What are those monkeys eating and is there natural population controls amongst the troops?
Vervet monkeys are mostly vegetarian and eat leaves, gum, seeds, nuts, grasses, fungi, fruit, berries, flowers, buds and shoots, but they are also known to feed occasionally on invertebrates, birds’eggs, birds, lizards, rodents and other vertebrate prey. Apparently they easily breed in large numbers. Mongoose and dogs are their main predators on Sint Maarten. There are pelicans which are large enough to take baby vervets.
Perhaps Alex Pacheco can develop a vervet cookie, or a least spend a few million donated dollars trying.
“ For that matter, what qualifies Hickerson to become the Heinrich Himmler of Sint Maarten vervets?”
Please don’t use the Holocaust to make any ethical or historical comparisons here.
Beth, who is Jewish, most certainly does not take Holocaust imagery lightly, and neither do I. In the instance of the Sint Maarten vervets, however, the Nature Foundation Sint Maarten is attempting to exterminate the entire population of one of our closest and most behaviorally human-like relatives on a pretext which, whether the orchestrators know it or not, is borrowed directly from Nazi philosophy, exercised against nature even before the Holocaust extended it to humans.
Notably, as agricultural expert for the British Union of Fascists, the anti-Semite and Nazi sympathizer Jorian Jenks wrote circa 1935 that the hypothetical fascist government he advocated would take “Effective steps…to cope with the host of rabbits, pigeons, rooks and other vermin who now levy a heavy toll on our fields. A corps of expert vermin-destroyers equipped with up-to-date apparatus will clear each district systematically.”
Except that vervets are the targets in Sint Maarten, this is exactly what the Nature Foundation Sint Maarten intends to do, on exactly the same pretext.
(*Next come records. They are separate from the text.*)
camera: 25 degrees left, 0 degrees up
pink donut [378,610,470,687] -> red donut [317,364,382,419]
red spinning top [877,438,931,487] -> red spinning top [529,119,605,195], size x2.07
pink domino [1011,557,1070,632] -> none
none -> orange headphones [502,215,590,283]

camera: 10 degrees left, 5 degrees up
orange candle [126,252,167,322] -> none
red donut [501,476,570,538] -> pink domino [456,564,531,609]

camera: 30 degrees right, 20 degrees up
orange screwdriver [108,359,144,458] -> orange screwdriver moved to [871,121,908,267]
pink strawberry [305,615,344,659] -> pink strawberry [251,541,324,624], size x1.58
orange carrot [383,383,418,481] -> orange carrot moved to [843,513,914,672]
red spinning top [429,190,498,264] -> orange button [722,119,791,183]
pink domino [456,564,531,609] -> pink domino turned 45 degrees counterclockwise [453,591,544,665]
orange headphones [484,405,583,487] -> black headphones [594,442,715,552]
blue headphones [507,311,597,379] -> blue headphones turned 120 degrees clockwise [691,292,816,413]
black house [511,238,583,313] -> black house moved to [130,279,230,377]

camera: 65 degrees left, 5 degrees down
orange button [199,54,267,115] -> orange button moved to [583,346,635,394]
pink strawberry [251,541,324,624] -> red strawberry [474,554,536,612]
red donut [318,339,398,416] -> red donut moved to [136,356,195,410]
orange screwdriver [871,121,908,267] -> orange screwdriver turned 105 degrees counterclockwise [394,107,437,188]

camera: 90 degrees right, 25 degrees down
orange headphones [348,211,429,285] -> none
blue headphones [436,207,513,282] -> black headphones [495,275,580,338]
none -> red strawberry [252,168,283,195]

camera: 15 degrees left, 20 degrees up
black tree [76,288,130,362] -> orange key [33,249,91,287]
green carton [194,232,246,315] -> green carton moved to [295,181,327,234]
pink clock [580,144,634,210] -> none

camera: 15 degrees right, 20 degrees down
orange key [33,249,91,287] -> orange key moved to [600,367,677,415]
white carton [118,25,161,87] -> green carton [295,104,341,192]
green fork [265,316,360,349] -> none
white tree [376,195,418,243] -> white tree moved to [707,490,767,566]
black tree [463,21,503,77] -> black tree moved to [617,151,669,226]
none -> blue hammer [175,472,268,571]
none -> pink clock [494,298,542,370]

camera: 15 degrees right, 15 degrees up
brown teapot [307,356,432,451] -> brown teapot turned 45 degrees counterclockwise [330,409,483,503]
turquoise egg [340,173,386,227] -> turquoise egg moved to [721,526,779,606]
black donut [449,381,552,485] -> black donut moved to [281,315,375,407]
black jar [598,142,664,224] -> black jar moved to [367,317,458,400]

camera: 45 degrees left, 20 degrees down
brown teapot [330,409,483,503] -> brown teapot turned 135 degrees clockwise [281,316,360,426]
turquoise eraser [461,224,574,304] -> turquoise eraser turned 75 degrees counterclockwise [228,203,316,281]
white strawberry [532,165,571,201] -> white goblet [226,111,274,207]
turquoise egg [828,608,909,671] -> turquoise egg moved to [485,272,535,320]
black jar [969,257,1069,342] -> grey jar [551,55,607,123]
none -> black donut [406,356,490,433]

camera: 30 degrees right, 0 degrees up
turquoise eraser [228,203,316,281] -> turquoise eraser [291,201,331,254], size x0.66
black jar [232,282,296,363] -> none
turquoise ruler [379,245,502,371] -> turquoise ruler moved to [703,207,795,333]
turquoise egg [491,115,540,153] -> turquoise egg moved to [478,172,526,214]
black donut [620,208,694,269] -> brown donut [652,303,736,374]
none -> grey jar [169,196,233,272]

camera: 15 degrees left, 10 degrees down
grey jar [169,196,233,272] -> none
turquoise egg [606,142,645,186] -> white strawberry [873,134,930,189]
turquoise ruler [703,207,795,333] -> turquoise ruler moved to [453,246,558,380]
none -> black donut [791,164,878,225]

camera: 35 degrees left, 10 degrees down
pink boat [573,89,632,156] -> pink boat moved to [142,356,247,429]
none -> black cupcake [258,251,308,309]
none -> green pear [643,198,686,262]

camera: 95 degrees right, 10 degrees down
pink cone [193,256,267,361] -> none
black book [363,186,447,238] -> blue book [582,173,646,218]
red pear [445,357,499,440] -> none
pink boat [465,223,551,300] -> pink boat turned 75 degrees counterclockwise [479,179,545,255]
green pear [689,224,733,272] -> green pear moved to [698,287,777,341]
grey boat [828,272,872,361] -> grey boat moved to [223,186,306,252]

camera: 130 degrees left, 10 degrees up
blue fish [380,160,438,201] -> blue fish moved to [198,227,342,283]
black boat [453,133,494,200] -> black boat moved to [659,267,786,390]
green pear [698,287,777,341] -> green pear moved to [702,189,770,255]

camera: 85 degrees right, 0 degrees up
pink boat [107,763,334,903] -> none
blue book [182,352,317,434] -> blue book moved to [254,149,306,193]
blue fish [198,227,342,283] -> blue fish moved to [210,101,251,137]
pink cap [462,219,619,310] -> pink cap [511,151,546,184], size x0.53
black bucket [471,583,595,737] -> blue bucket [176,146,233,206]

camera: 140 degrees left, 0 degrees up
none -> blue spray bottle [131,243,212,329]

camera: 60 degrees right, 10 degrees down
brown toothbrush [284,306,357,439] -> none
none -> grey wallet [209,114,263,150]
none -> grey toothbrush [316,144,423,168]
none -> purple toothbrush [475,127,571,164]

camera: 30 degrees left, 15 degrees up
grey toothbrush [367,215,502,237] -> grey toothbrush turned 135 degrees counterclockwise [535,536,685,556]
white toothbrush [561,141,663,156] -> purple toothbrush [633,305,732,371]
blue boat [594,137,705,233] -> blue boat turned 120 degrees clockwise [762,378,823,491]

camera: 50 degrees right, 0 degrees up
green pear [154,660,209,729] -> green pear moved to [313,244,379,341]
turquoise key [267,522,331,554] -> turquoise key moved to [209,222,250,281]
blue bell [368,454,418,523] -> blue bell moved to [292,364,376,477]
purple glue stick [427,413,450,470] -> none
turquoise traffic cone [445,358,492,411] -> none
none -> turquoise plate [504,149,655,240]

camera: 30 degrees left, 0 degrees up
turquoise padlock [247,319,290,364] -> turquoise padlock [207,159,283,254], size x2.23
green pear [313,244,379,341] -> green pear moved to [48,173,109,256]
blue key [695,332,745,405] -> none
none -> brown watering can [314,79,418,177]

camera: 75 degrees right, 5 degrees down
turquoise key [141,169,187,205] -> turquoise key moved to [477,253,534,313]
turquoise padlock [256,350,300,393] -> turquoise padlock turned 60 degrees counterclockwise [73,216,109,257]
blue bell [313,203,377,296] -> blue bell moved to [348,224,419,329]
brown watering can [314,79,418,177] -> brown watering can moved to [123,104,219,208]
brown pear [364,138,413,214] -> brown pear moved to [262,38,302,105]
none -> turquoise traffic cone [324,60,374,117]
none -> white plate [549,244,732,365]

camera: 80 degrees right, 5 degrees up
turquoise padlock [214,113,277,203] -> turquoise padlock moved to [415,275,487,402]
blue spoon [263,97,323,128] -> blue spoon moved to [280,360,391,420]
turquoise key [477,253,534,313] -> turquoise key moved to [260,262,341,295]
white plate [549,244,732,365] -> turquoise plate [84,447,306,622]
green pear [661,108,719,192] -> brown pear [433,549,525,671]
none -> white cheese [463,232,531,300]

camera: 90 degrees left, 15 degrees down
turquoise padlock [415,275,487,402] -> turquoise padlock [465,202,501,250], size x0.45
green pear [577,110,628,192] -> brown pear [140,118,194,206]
For further particulars on the origins of the Nazi environmental philosophy and how it evolved from 18th century “Teutonic Naturism,” see The animal issue that made Donald Trump a presidential candidate and Why mass shooters sometimes sound like conservationists.
They are an invasive exotic species brought to the island erroneously, it is very reasonable to eliminate them to prevent further environmental impacts
Vervets arrived in Sint Maarten at a time, 400 years ago, when the human population was smaller than the estimated vervet population of 450 is now. Vervets integrated themselves into the island ecology and have survived all this while without doing any documented harm to any other resident species. The Sint Maarten human population, meanwhile, has expanded up to 41,500 permanent residents, amounting to 1,300 per square mile, plus two million tourists per year. The human biomass and stress on Sint Maarten natural resources, in short, exceeds several times over the biomass and stress from all other vertebrate species combined.
Incidentally, the biomass of 450 five-pound vervets comes to about 2,250 pounds –– approximately equal in biomass and biological needs to just 15 people.
Follow the money. IMO, there’s only ONE species in need of extinction
I totally agree with you! It takes only ONE species to mark the Earth with ruin and enslave and exterminate all other life on Earth. Only ONE species breeds unchecked, invades everywhere, then “culls” everyone else designated “invasive” and “feral.”
“…According to Hickerson’s LinkedIn page, “After graduating with my bachelor’s degree in sustainable tourism, I moved to the island of St. Maarten and began working in the tourism industry.
“Over the years I have worked as a front office manager for small inns, dive instructor, boat captain, underwater photographer, and many other positions.”
No doubt, Ms. Hickerson.
Am I alone in being left wondering which is the smarter species of primate?
Sharing with gratitude, sorrow, frustration, and bemusement.